| Excerpt to read |
● ● ● ● ●
The Database Connector communicates with the core of the DBMS system. The DBMS server is typically distributed over a number of nodes for availability and capacity reasons. Each instance of the DBMS server is connected to a shared-storage system via the storage area network and has access to the complete persistently stored DBMS content.

In this architecture each instance of the DBMS server can serve application requests from the complete DBMS content. For better load balancing the Database Connector distributes the application requests among the instances of the DBMS servers.

Among the redundancy models defined by the AMF this can be best represented by the N-way-active redundancy model. In this redundancy model the service units of the service group protecting a given service instance are all assigned active for this service instance.

In this DBMS solution if any of the service units is locked or a node becomes unavailable, the remaining DBMS server instances can still provide the full service as it is the case with the N-way-active redundancy model. Thus, we map each DBMS server instance to a service unit of a service group configured for the N-way-active redundancy. In the AMF information model we also configure the service instance served by the DBMS servers in such way its preferred number of active assignments is equal to the number of service units in the service group of the DBMS server.
● ● ● ● ●
| Assignment 1 |
Which distinct terms in the DBMS redundancy passage consist of the word "service" followed directly by a noun? Count singular and plural forms as the same term.
| Assignment 2 |
Please proceed with the DBMS redundancy passage, writing on from its final sentence.
The lines that come next are separate material and unrelated to the DBMS redundancy passage.

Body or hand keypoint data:
● ● ● ● ●
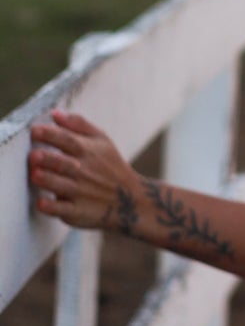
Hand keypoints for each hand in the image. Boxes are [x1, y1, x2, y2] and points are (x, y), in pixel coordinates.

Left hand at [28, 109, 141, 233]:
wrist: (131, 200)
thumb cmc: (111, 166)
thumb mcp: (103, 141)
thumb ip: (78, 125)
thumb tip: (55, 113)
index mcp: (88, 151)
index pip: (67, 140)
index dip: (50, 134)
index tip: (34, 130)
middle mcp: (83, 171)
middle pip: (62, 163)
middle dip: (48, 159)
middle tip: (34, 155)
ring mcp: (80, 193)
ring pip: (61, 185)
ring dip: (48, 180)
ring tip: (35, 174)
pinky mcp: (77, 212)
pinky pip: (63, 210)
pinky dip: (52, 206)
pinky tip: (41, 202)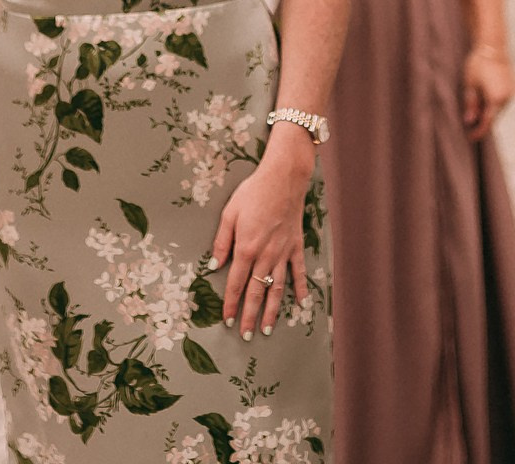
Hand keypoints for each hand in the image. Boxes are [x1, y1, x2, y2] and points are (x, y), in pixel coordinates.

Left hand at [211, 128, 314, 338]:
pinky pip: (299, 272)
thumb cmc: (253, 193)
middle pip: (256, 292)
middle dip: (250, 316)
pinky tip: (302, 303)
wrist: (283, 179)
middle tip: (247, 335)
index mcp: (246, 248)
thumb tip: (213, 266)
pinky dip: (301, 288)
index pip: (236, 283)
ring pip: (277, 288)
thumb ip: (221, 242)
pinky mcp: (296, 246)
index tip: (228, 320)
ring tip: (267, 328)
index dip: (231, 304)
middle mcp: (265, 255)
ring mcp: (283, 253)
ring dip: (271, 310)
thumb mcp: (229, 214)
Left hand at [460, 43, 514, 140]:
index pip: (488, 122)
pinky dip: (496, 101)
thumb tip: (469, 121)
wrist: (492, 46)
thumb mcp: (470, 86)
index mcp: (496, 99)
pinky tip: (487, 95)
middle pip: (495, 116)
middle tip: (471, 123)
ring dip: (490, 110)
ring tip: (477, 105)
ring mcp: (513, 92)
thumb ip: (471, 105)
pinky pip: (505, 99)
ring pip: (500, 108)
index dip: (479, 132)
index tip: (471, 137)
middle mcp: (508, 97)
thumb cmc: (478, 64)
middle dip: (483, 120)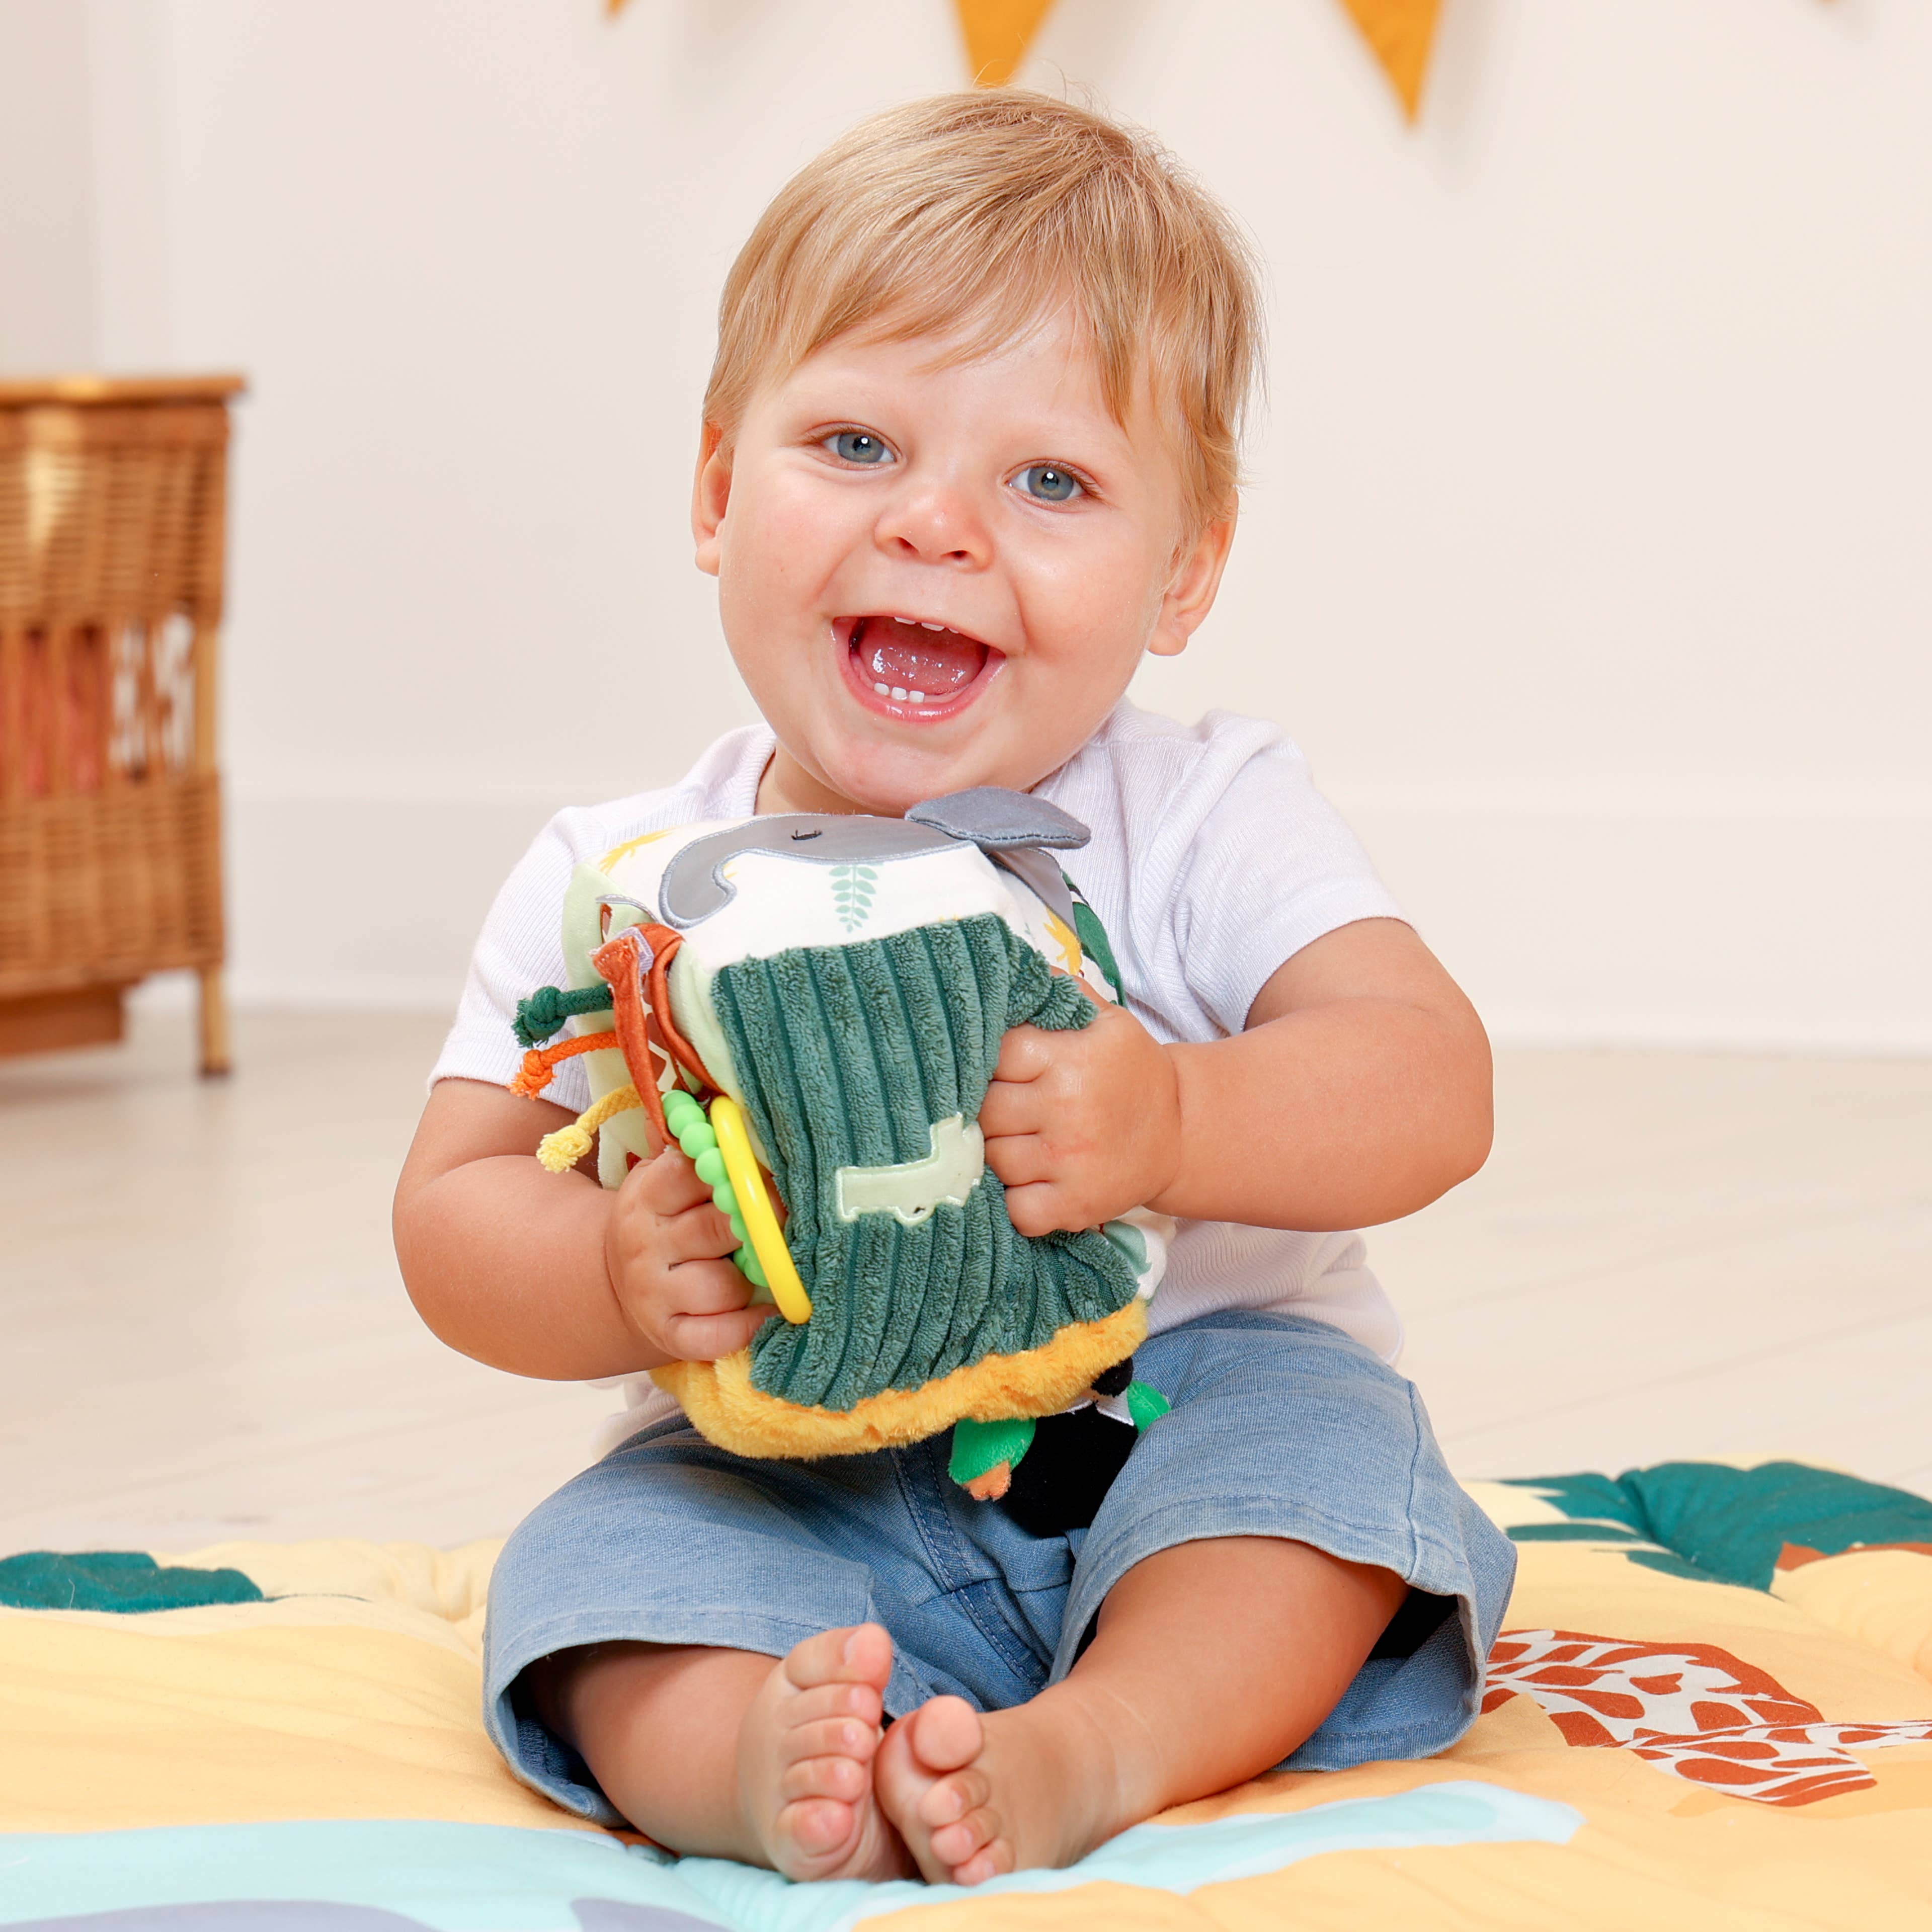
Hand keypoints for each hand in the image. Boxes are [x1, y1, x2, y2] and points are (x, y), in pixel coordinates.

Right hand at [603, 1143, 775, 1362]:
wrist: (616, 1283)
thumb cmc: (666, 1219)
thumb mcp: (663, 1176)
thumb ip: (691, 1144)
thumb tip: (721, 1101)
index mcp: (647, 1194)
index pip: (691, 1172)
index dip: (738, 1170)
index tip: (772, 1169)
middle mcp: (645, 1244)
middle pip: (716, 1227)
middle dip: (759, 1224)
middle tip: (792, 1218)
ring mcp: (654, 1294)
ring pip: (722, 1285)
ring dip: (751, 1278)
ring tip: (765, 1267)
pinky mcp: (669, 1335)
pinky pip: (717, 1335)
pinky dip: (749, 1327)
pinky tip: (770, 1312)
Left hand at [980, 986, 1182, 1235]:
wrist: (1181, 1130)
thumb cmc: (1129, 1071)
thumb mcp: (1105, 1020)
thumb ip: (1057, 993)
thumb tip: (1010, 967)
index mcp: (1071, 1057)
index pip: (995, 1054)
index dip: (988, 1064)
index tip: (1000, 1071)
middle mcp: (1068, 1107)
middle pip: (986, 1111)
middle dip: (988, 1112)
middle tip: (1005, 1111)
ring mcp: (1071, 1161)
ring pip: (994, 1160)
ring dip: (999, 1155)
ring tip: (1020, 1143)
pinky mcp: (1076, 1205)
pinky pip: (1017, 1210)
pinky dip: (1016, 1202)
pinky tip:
● ● ● ● ●
| Exercise result 1 |
service unit, service group, service instance

| Exercise result 2 |
Application software components of this type usually have a very light built-in support for availability management. It mainly serves the needs of the Database Connector to detect the availability the DBMS server instances so that it can distribute among them the application requests. Therefore according to our classification method we classify this software as Class 2, where the portability API consists of the interface to manage the life-cycle of the DBMS server instances and the interface to assess the health of a DBMS server instance.

For legacy software of Class 2 we recommended the wrapper approach, which is shown in the following Figure 15.4.

Figure 15.4 DBMS integration using the wrapper approach.

15.4

A WrapP encapsulates each DBMS server instance into an SA-aware component. In this example we assume that the legacy software is pre-instantiable (able to remain idle); thus it can be instantiated as part of wrapper instantiation.

If it could not stay idle and therefore it was non-pre-instantiable, then the WrapP would instantiate it as part of the procedure of accepting the active assignment for CSI representing DBMS workload. Note that in this later case the nonproxied-non-SA-aware approach is also a possibility.

As previously stated, the appropriate redundancy model is the N-way-active for the service group containing the DBMS server instance.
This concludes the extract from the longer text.